Signed-off-by: Julien Grall <jgr...@amazon.com>
---
Barriers should work in pair. However, I am not entirely sure
whether to
put the other half. Maybe at the beginning of context_switch_to()?
It should be right after VGCF_online is set or cleared, right?
vcpu_guest_context_t is variable allocated on the heap just for the
purpose of
this call. So an ordering with VGFC_online is not going to do anything.
So it
would be:
xen/arch/arm/domctl.c:arch_get_info_guest
xen/arch/arm/vpsci.c:do_common_cpu_on
But I think it is impossible that either of them get called at the same
time as arch_set_info_guest, which makes me wonder if we actually need
the barrier...
arch_get_info_guest() is called without the domain lock held and I
can't see
any other lock that could prevent it to be called in // of
arch_set_info_guest().
So you could technically get corrupted information from
XEN_DOMCTL_getvcpucontext.

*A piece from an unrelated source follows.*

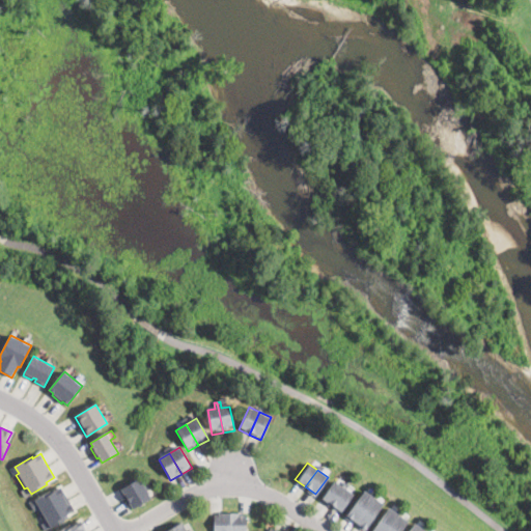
[(148,498),(133,508),(119,487),(138,477),(148,498)]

For this case, we would want a smp_wmb()
before
writing to v->is_initialised. The corresponding read barrier would be in
vcpu_pause() -> vcpu_sleep_sync() -> sync_vcpu_execstate().

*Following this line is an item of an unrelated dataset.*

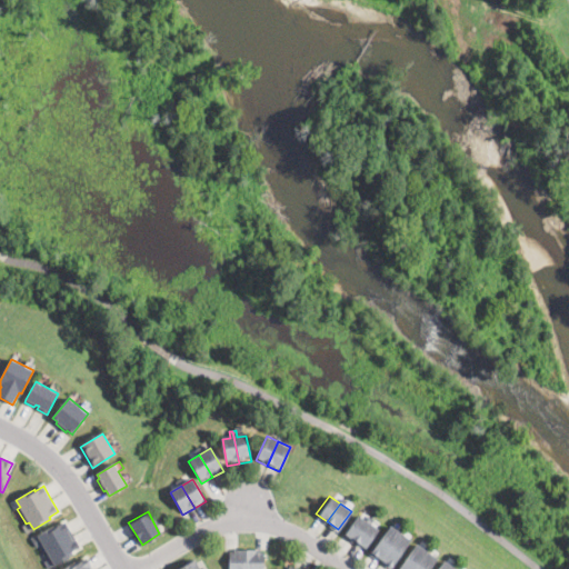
[(368,522),(357,513),(343,532),(353,540),(368,522)]
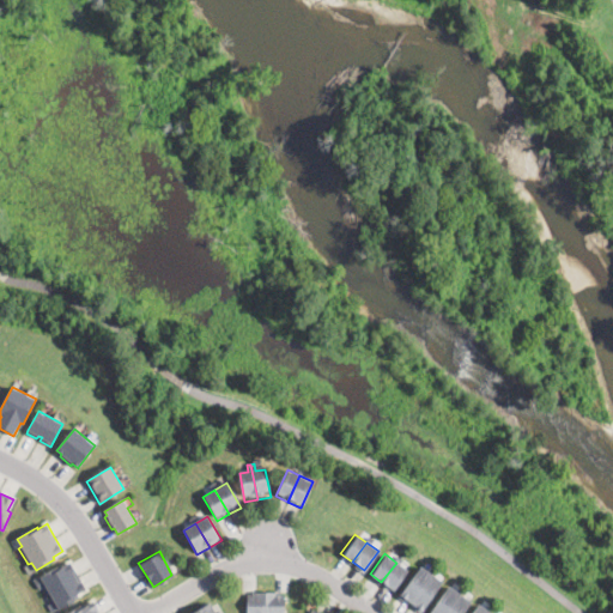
[(71,564),(78,575),(86,590),(78,595),(79,598),(53,612),(48,606),(52,604),(42,587),(46,586),(41,577),(60,565),(61,568),(71,562),(71,564)]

But this is not the issue I was originally trying to solve. Currently,
do_common_cpu_on() will roughly do:
1) domain_lock(d)
2) v->arch.sctlr = ...
v->arch.ttbr0 = ...
3) clear_bit(_VFP_down, &v->pause_flags);
4) domain_unlock(d)
5) vcpu_wake(v);
If we had only one pCPU on the system, then we would only wake the
vCPU in
step 5. We would be fine in this situation. But that's not the
interesting
case.
If you add a second pCPU in the story, it may be possible to have
vcpu_wake()
happening in // (see more below). As there is no memory barrier, step
3 may be
observed before 2. So, assuming the vcpu is runnable, we could start to
schedule a vCPU before any update to the registers (step 2) are
observed.
This means that when context_switch_to() is called, we may end up to
restore
some old values.
Now the question is can vcpu_wake() be called in // from another
pCPU? AFAICT,
it would be only called if a given flag in v->pause_flags is cleared
(e.g.
_VFP_blocked). But can we rely on that?
Even if we can rely on it, v->pause_flags has other flags in it. I
couldn't
rule out that _VPF_down cannot be set at the same time as the other
_VPF_*.
Therefore, I think a barrier is necessary to ensure the ordering.
Do you agree with this analysis?